According to a statement from the U.S. Attorney’s Office in the Western District of Washington, 30-year-old Tatenda Banga was observed twice in 2024 on surveillance cameras near Hozomeen, Washington, south of Ross Lake in the North Cascades. Banga, who crossed illegally from Canada into Washington State, pleaded guilty on Thursday, March 13 to being an unlawful alien in possession of firearms and possession of controlled substances with intent to distribute. Banga is facing a scheduling hearing before U.S. District Judge Jamal N. Whitehead later this year in June 2025.
According to federal prosecutors, U.S. Border Patrol detection technology captured an image of an armed person entering the U.S. near the north end of Ross Lake near Hozomeen, Washington, on January 3, 2024. The image revealed a person, later identified as Banga, crossing over the border with a long-arm shotgun.
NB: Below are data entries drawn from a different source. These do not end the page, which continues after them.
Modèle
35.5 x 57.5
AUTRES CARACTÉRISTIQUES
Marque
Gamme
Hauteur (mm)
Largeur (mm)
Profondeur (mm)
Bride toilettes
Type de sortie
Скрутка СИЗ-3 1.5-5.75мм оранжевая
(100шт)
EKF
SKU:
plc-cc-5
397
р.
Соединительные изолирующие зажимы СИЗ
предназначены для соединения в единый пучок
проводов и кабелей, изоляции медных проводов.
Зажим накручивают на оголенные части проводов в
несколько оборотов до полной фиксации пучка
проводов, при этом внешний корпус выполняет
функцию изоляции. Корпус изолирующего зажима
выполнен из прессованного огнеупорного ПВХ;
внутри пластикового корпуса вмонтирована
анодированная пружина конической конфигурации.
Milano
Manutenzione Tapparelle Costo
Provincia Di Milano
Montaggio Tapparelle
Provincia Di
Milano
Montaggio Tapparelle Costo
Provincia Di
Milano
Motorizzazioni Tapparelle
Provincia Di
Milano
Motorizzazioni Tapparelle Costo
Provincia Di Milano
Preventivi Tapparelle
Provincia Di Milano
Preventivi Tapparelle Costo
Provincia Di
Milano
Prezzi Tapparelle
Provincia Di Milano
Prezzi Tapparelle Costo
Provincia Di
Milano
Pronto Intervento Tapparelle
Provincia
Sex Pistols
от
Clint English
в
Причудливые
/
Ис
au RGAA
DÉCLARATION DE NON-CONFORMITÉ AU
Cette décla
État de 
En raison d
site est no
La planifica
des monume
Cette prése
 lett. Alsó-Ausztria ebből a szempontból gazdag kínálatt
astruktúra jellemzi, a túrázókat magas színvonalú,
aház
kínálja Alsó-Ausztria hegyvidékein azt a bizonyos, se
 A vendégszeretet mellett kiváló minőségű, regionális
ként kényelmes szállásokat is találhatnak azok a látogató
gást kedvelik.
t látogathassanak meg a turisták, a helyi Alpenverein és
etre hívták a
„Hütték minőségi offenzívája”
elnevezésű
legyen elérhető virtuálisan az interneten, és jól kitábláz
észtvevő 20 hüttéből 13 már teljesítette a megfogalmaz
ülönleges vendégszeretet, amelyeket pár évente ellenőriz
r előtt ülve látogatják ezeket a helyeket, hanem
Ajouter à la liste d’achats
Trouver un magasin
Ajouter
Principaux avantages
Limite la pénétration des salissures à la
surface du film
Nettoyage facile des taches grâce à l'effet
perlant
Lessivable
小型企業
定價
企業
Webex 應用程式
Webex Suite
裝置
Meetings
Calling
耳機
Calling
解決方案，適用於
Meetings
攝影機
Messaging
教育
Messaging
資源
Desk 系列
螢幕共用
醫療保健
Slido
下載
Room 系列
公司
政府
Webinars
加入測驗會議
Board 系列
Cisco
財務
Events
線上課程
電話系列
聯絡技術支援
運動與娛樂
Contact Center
Authorities say later that day, Banga is seen defacing another camera near the border. Border Patrol and National Park Service officers responded and searched for the person depicted in the surveillance, but the subject fled into the woods and was not located. Agents located a loaded 12-gauge Winchester shotgun that appeared to match the gun in the surveillance image that the subject left behind during his flight from law enforcement. The gun was traced to a firearms dealer in Montreal, Quebec, but no fingerprint records matching those on the gun were found at the time.
On December 27, 2024, the National Park Service alerted Border Patrol officers to suspected cross border activity. Border Patrol agents assigned to the Bellingham station had received information that a stolen canoe had crossed the international boundary on the north end of Ross Lake. Authorities discovered a National Park Service canoe near Ross Dam with a machete and food wrappers inside the canoe. Authorities say RCMP cameras provided an image of someone with a headlamp and backpack moving toward the U.S./Canada border.